-- Exercise --
Retype each entry below, keeping every character the same.

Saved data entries
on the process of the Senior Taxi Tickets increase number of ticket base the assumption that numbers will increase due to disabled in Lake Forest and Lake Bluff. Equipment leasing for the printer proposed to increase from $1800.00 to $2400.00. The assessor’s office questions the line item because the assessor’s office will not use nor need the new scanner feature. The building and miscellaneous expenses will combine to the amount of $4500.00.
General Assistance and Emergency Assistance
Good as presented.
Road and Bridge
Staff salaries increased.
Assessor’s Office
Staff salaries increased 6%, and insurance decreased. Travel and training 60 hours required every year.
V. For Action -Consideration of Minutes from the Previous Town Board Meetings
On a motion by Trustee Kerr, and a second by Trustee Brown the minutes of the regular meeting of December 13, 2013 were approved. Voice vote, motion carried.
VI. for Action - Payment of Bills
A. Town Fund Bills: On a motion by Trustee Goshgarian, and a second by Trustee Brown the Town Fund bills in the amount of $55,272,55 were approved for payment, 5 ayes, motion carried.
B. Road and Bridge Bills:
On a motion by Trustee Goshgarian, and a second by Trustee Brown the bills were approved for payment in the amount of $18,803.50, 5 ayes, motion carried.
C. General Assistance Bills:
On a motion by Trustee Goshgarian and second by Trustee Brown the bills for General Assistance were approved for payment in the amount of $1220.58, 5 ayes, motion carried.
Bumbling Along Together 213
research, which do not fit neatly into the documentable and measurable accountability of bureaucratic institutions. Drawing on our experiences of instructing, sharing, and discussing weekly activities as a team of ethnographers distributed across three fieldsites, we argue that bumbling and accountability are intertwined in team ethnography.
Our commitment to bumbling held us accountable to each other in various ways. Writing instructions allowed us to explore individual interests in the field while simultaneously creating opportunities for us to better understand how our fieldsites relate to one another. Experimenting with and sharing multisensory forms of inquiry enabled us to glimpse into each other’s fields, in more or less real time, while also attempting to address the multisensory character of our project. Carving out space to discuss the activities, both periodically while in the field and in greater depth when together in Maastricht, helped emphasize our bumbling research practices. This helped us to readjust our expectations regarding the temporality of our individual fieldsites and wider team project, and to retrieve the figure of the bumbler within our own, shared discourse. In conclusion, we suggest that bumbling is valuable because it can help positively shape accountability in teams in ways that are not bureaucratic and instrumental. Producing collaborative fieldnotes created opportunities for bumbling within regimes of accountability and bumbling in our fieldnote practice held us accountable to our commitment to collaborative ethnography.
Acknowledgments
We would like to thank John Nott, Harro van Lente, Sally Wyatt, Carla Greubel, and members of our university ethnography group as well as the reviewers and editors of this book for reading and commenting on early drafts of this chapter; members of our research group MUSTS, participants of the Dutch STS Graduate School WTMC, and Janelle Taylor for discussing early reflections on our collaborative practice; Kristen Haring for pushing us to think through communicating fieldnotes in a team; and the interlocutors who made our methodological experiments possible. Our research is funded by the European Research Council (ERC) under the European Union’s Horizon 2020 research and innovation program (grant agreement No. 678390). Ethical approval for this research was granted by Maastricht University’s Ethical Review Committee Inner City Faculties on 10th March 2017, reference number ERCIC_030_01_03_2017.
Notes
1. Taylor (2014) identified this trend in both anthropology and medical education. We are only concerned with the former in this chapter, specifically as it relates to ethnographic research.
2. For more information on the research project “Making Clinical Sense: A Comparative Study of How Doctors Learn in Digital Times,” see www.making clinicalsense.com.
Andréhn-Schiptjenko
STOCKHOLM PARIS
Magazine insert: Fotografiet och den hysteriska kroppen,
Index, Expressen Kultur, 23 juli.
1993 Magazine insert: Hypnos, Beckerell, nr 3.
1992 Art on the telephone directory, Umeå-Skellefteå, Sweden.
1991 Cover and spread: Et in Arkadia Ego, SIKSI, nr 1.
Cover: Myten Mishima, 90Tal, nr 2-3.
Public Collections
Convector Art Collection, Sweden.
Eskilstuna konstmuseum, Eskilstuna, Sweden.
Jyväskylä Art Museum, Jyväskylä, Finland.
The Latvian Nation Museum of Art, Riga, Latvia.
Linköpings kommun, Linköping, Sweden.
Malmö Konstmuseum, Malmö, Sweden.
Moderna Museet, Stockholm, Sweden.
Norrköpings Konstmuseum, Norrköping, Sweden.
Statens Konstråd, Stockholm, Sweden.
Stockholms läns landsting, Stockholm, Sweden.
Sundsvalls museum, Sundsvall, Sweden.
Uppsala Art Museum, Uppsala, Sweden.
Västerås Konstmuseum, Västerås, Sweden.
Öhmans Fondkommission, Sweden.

-- Your solution --
on the process of the Senior Taxi Tickets increase number of ticket base the assumption that numbers will increase due to disabled in Lake Forest and Lake Bluff. Equipment leasing for the printer proposed to increase from $1800.00 to $2400.00. The assessor’s office questions the line item because the assessor’s office will not use nor need the new scanner feature. The building and miscellaneous expenses will combine to the amount of $4500.00.
General Assistance and Emergency Assistance
Good as presented.
Road and Bridge
Staff salaries increased.
Assessor’s Office
Staff salaries increased 6%, and insurance decreased. Travel and training 60 hours required every year.
V. For Action -Consideration of Minutes from the Previous Town Board Meetings
On a motion by Trustee Kerr, and a second by Trustee Brown the minutes of the regular meeting of December 13, 2013 were approved. Voice vote, motion carried.
VI. for Action - Payment of Bills
A. Town Fund Bills: On a motion by Trustee Goshgarian, and a second by Trustee Brown the Town Fund bills in the amount of $55,272,55 were approved for payment, 5 ayes, motion carried.
B. Road and Bridge Bills:
On a motion by Trustee Goshgarian, and a second by Trustee Brown the bills were approved for payment in the amount of $18,803.50, 5 ayes, motion carried.
C. General Assistance Bills:
On a motion by Trustee Goshgarian and second by Trustee Brown the bills for General Assistance were approved for payment in the amount of $1220.58, 5 ayes, motion carried.
Bumbling Along Together 213
research, which do not fit neatly into the documentable and measurable accountability of bureaucratic institutions. Drawing on our experiences of instructing, sharing, and discussing weekly activities as a team of ethnographers distributed across three fieldsites, we argue that bumbling and accountability are intertwined in team ethnography.
Our commitment to bumbling held us accountable to each other in various ways. Writing instructions allowed us to explore individual interests in the field while simultaneously creating opportunities for us to better understand how our fieldsites relate to one another. Experimenting with and sharing multisensory forms of inquiry enabled us to glimpse into each other’s fields, in more or less real time, while also attempting to address the multisensory character of our project. Carving out space to discuss the activities, both periodically while in the field and in greater depth when together in Maastricht, helped emphasize our bumbling research practices. This helped us to readjust our expectations regarding the temporality of our individual fieldsites and wider team project, and to retrieve the figure of the bumbler within our own, shared discourse. In conclusion, we suggest that bumbling is valuable because it can help positively shape accountability in teams in ways that are not bureaucratic and instrumental. Producing collaborative fieldnotes created opportunities for bumbling within regimes of accountability and bumbling in our fieldnote practice held us accountable to our commitment to collaborative ethnography.
Acknowledgments
We would like to thank John Nott, Harro van Lente, Sally Wyatt, Carla Greubel, and members of our university ethnography group as well as the reviewers and editors of this book for reading and commenting on early drafts of this chapter; members of our research group MUSTS, participants of the Dutch STS Graduate School WTMC, and Janelle Taylor for discussing early reflections on our collaborative practice; Kristen Haring for pushing us to think through communicating fieldnotes in a team; and the interlocutors who made our methodological experiments possible. Our research is funded by the European Research Council (ERC) under the European Union’s Horizon 2020 research and innovation program (grant agreement No. 678390). Ethical approval for this research was granted by Maastricht University’s Ethical Review Committee Inner City Faculties on 10th March 2017, reference number ERCIC_030_01_03_2017.
Notes
1. Taylor (2014) identified this trend in both anthropology and medical education. We are only concerned with the former in this chapter, specifically as it relates to ethnographic research.
2. For more information on the research project “Making Clinical Sense: A Comparative Study of How Doctors Learn in Digital Times,” see www.making clinicalsense.com.
Andréhn-Schiptjenko
STOCKHOLM PARIS
Magazine insert: Fotografiet och den hysteriska kroppen,
Index, Expressen Kultur, 23 juli.
1993 Magazine insert: Hypnos, Beckerell, nr 3.
1992 Art on the telephone directory, Umeå-Skellefteå, Sweden.
1991 Cover and spread: Et in Arkadia Ego, SIKSI, nr 1.
Cover: Myten Mishima, 90Tal, nr 2-3.
Public Collections
Convector Art Collection, Sweden.
Eskilstuna konstmuseum, Eskilstuna, Sweden.
Jyväskylä Art Museum, Jyväskylä, Finland.
The Latvian Nation Museum of Art, Riga, Latvia.
Linköpings kommun, Linköping, Sweden.
Malmö Konstmuseum, Malmö, Sweden.
Moderna Museet, Stockholm, Sweden.
Norrköpings Konstmuseum, Norrköping, Sweden.
Statens Konstråd, Stockholm, Sweden.
Stockholms läns landsting, Stockholm, Sweden.
Sundsvalls museum, Sundsvall, Sweden.
Uppsala Art Museum, Uppsala, Sweden.
Västerås Konstmuseum, Västerås, Sweden.
Öhmans Fondkommission, Sweden.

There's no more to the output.